_Study material:_
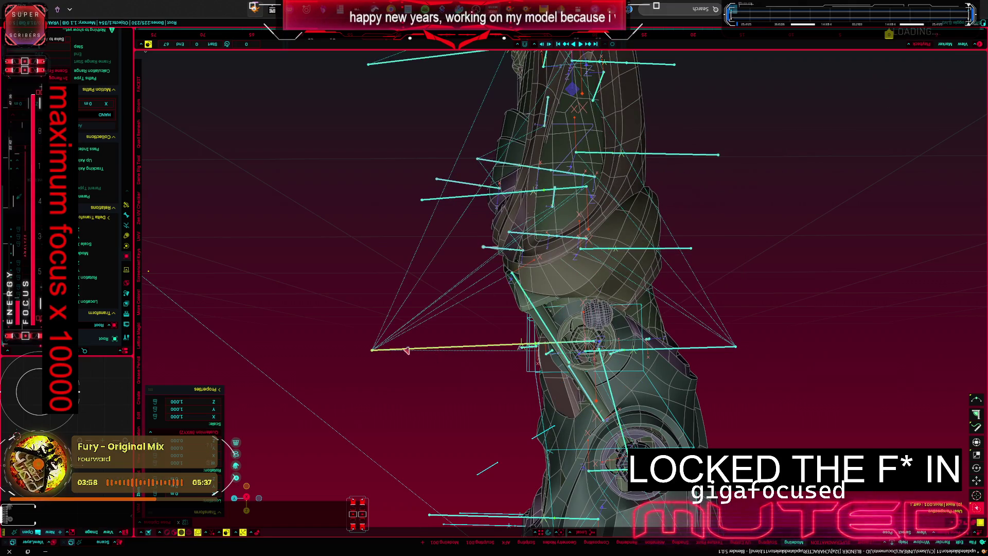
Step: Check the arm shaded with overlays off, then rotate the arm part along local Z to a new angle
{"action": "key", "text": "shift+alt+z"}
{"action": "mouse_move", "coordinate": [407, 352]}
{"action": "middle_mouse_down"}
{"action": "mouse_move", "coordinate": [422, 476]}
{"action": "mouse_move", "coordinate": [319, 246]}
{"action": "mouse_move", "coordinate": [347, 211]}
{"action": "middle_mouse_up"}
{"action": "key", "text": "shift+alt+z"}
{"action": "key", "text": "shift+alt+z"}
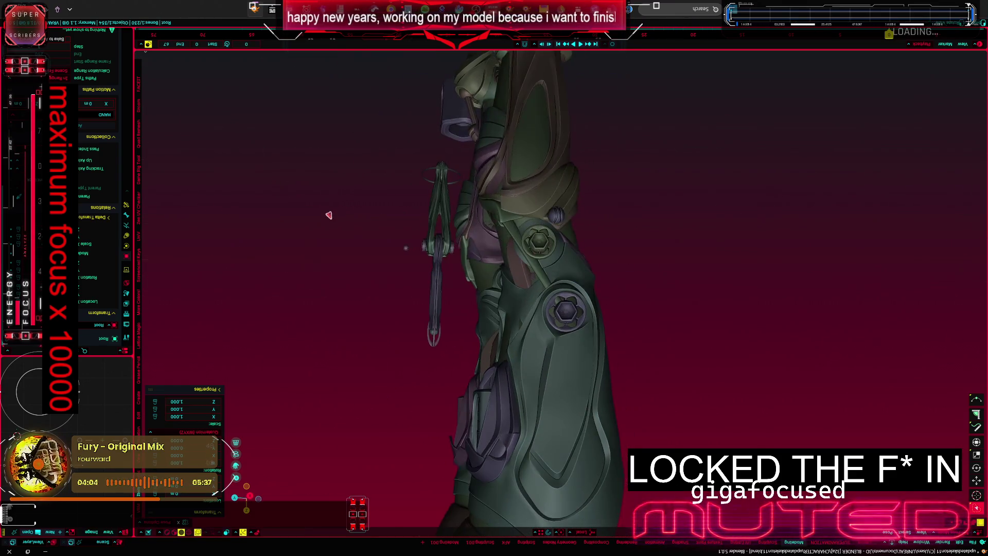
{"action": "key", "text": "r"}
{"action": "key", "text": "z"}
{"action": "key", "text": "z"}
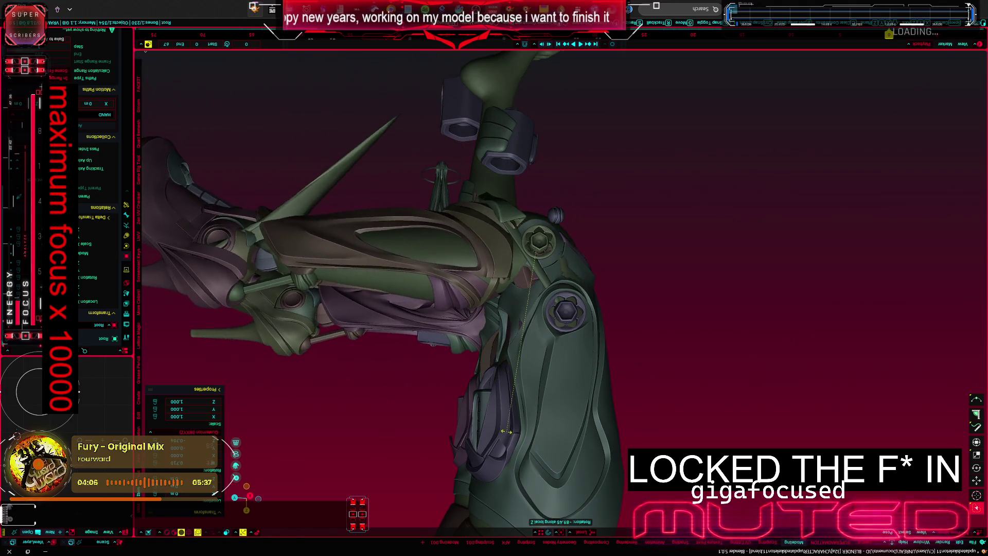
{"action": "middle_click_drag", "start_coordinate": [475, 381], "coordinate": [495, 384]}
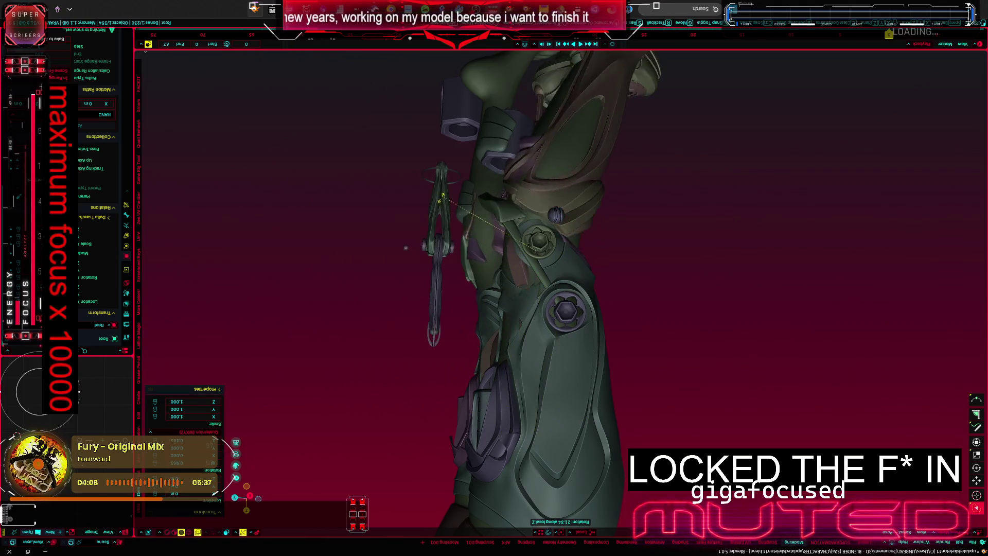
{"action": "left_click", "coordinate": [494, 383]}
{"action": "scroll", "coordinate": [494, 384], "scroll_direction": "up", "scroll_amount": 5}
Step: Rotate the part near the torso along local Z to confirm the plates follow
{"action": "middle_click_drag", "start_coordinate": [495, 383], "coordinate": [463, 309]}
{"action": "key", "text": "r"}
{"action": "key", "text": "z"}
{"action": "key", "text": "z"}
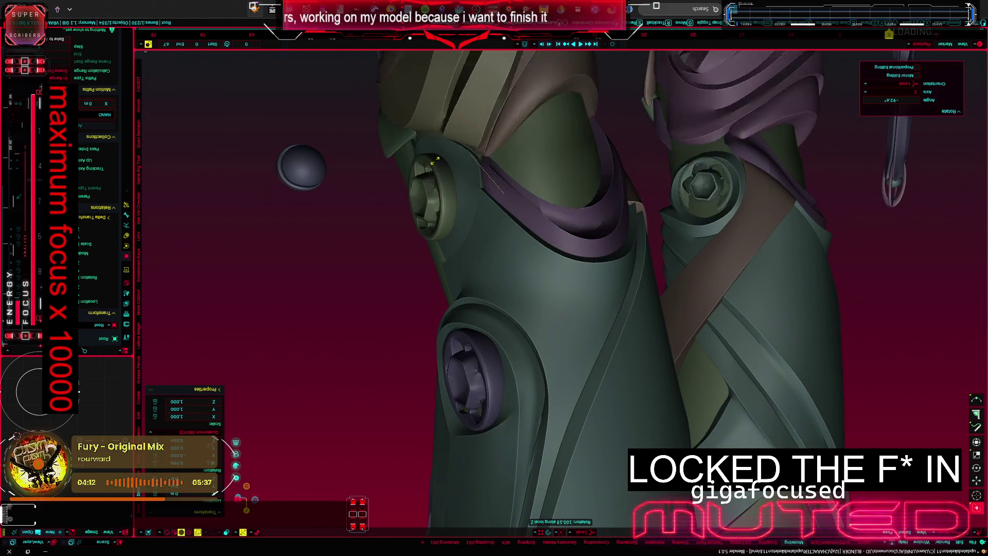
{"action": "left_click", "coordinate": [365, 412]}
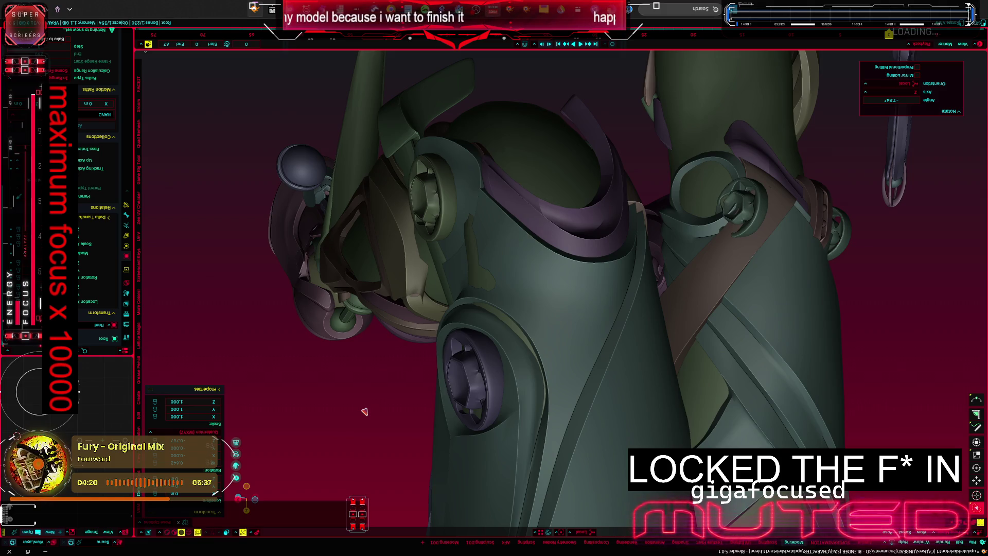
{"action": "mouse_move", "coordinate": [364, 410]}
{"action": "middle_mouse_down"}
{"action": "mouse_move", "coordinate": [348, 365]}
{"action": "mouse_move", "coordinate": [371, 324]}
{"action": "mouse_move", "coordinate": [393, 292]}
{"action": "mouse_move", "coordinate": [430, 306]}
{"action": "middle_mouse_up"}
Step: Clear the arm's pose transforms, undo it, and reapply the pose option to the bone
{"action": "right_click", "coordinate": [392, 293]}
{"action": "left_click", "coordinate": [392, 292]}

_Required work:_ Images are to be left out when the records above are written out again exactly.

_Written response:_
Step: Check the arm shaded with overlays off, then rotate the arm part along local Z to a new angle
{"action": "key", "text": "shift+alt+z"}
{"action": "mouse_move", "coordinate": [407, 352]}
{"action": "middle_mouse_down"}
{"action": "mouse_move", "coordinate": [422, 476]}
{"action": "mouse_move", "coordinate": [319, 246]}
{"action": "mouse_move", "coordinate": [347, 211]}
{"action": "middle_mouse_up"}
{"action": "key", "text": "shift+alt+z"}
{"action": "key", "text": "shift+alt+z"}
{"action": "key", "text": "r"}
{"action": "key", "text": "z"}
{"action": "key", "text": "z"}
{"action": "middle_click_drag", "start_coordinate": [475, 381], "coordinate": [495, 384]}
{"action": "left_click", "coordinate": [494, 383]}
{"action": "scroll", "coordinate": [494, 384], "scroll_direction": "up", "scroll_amount": 5}
Step: Rotate the part near the torso along local Z to confirm the plates follow
{"action": "middle_click_drag", "start_coordinate": [495, 383], "coordinate": [463, 309]}
{"action": "key", "text": "r"}
{"action": "key", "text": "z"}
{"action": "key", "text": "z"}
{"action": "left_click", "coordinate": [365, 412]}
{"action": "mouse_move", "coordinate": [364, 410]}
{"action": "middle_mouse_down"}
{"action": "mouse_move", "coordinate": [348, 365]}
{"action": "mouse_move", "coordinate": [371, 324]}
{"action": "mouse_move", "coordinate": [393, 292]}
{"action": "mouse_move", "coordinate": [430, 306]}
{"action": "middle_mouse_up"}
Step: Clear the arm's pose transforms, undo it, and reapply the pose option to the bone
{"action": "right_click", "coordinate": [392, 293]}
{"action": "left_click", "coordinate": [392, 292]}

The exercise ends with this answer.